Ensure that the gap between the electrode and the spark plug is correct and let it air dry.
Replace the spark plug when completely dry and try starting the engine.
If you still encounter an issue, then check the air filter.
Remove the air filter and check its condition.
Depending on how wet your lawn mower is, you may be required to dry or change it completely.
Try restarting the lawn mower after replacing the air filter and see if it’s working.
If not, then proceed to the next part.
Fuel Tank and Carburetor
Drain the fuel in a clean container to see if there is water.
Tiny bubbles will form if water is mixed with gas.
If you have confirmed that there is water, you need to disassemble the lawn mower from the top cover to the carburetor.
Clean the disassembled parts and let them air dry.
Use fresh gas to refill the fuel tank before trying to restart the engine again.
Can You Waterproof a Lawn Mower?
The grass is good at retaining moisture, causing wet grass clippings to stick in the internal components of your equipment.
Hence the question of lawn mower waterproofing, and it seems that you can buy a water-resistant tool.
Most modern lawn mower models have special covers, usually sold separately, to protect the machine from various hazardous elements.
It is still possible to clean your lawn mower with water even if it is not waterproof as long as you let the motor cool down completely first.
What To Do With a Water-Damaged Mower?
Since we don’t have control over the weather, you may be surprised when there is a sudden burst of heavy rain.
When this happens while you are in the middle of mowing the lawn, there is a big chance of getting the mower wet.
Here’s what you need to do when your lawn mower got wet.
Check for Water
Obviously, the first step is to verify if water has entered your equipment.

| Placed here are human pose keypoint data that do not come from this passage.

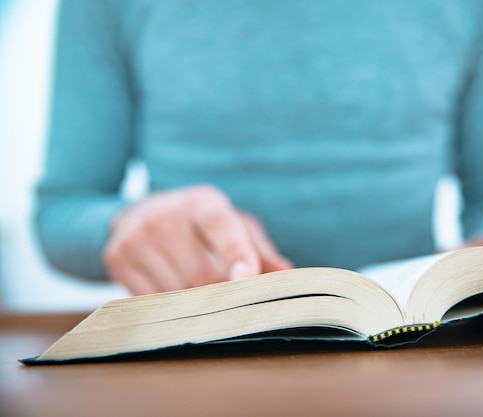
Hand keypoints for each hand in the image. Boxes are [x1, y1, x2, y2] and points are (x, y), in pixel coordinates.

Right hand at [102, 186, 291, 294]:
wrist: (140, 214)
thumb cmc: (201, 225)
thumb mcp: (234, 226)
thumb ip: (261, 251)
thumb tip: (287, 277)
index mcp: (202, 202)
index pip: (221, 227)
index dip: (235, 253)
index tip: (247, 278)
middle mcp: (165, 214)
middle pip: (202, 274)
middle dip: (222, 294)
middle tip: (230, 298)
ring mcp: (135, 236)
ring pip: (176, 294)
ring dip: (196, 305)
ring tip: (199, 292)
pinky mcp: (115, 257)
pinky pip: (150, 302)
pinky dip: (169, 308)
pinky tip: (173, 294)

As discussed earlier, you will have a hard time starting the engine.
If you were lucky to start the motor, but there is water inside, you will experience an erratic performance from your lawn mower.
Spray With Starter Fluid
If the lawn mower is not working properly, be ready with a starter fluid available in gardening center shops.
Remove the air cleaner first before you cover or turn off the choke.
For additional safety purposes, remember to disconnect the spark plug.
Get hold of the starter fluid and start spraying it into the carburetor.
Try starting the lawn mower by turning on the ignition.
If your mower starts, you can turn it off again before removing the air filter.
Clean the air filter and let it air dry completely before reassembling the lawn mower back together.
Drain the Gas and Oil
If it still does not work, try draining the gas and oil from the tank and the carburetor.
If the drained liquids showed signs of water, change the gas and oil with fresh ones and try starting the engine.
Check the Spark Plug
You only need to check the spark plug if the last step did not work.
Clean and dry the plug if you found any moisture. Or better yet, insert a new one.
Keeping the Lawn Mower Dry
Can a lawn mower get wet? Yes, it can, but not soaking wet.
This equipment is made for outdoor purposes; thus, getting wet is normal.
Sometimes, when your lawn mower malfunctions after getting wet, all you need to do is let it dry completely under the sun.
Nevertheless, it is still better to do everything to prevent it from getting wet if possible.
Try not to mow the lawn while it’s raining or if the grass is still wet.
Lastly, find a dry storage space that will protect the equipment from harmful elements.